Description of the Related Art
In wireless communications systems, there is an ever-increasing demand for higher data throughput and a corresponding drive to reduce interference that can disrupt data communications. For example, a wireless link in an Institute of Electrical and Electronic Engineers (IEEE) 802.11 network may be susceptible to interference from other access points and stations, other radio transmitting devices, and changes or disturbances in the wireless link environment between an access point and remote receiving node. In some instances, the interference may degrade the wireless link thereby forcing communication at a lower data rate. The interference may, however, be sufficiently strong as to disrupt the wireless link altogether.
One solution is to utilize a diversity antenna scheme. In such a solution, a data source is coupled to two or more physically separated omnidirectional antennas. An access point may select one of the omnidirectional antennas by which to maintain a wireless link. Because of the separation between the omnidirectional antennas, each antenna experiences a different signal environment and corresponding interference level with respect to the wireless link. A switching network couples the data source to whichever of the omnidirectional antennas experiences the least interference in the wireless link.
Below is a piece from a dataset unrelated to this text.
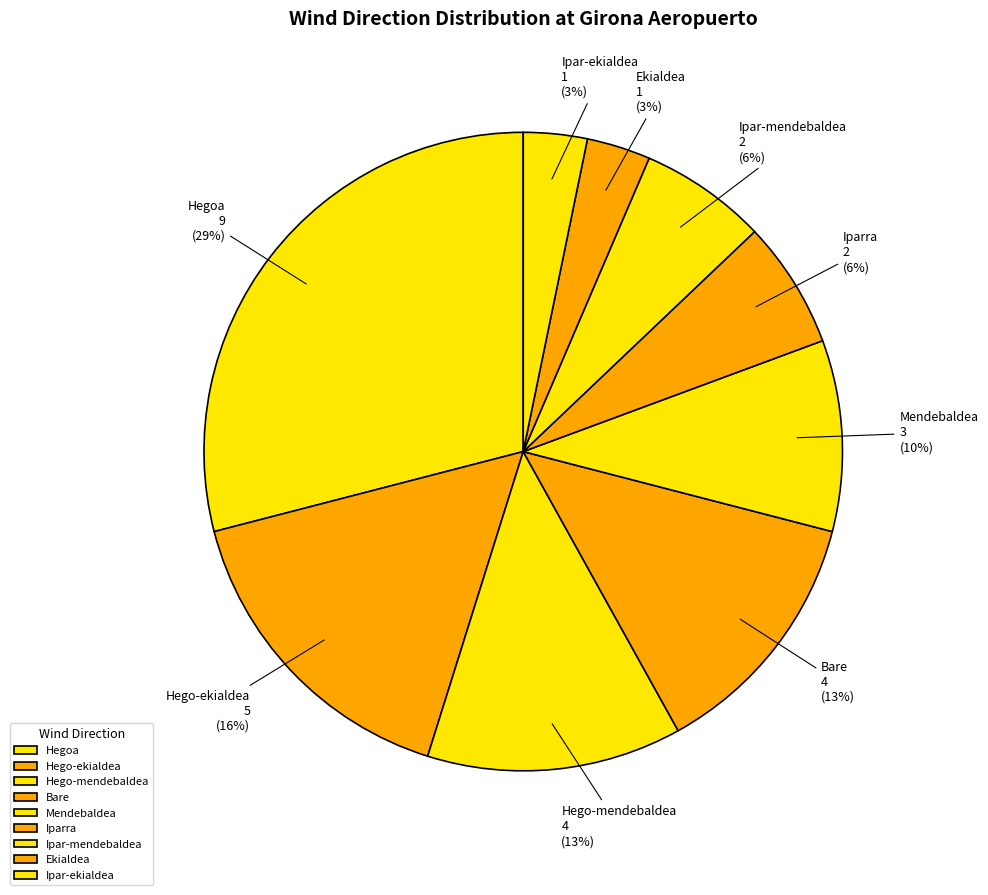

The Bare slice represents 19% of the pie. True or false?

False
Notwithstanding, many high-gain antenna environments still encounter—or cause—electromagnetic interference (EMI). This interference may be encountered (or created) with respect to another nearby wireless environments (e.g., between the floors of an office building or hot spots scattered amongst a single room). In some instances, the mere operation of a power supply or electronic equipment—not necessarily an antenna—can create electromagnetic interference.
One solution to combat electromagnetic interference is to utilize shielding in or proximate an antenna enclosure. Shielding a metallic enclosure is imperfect, however, because the conductivity of all metals is finite. Because metallic shields have less than infinite conductivity, part of the field is transmitted across the boundary and supports a current in the metal. The amount of current flow at any depth in the shield and the rate of decay are governed by the conductivity of the metal, its permeability, and the frequency and amplitude of the field source.
A gap or seam in a shield will allow electromagnetic fields to radiate through the shield unless the current continuity can be preserved across the gaps. An EMI gasket is, therefore, often used to preserve continuity or current flow in the shield. If a gasket is made of material identical to the walls of the shielded enclosure, the current density in the gasket will be the same. An EMI gasket fails to allow for shaping of RF patterns and gain control as the gasket is implemented to seal openings in an enclosure as to prevent transmission of EMI.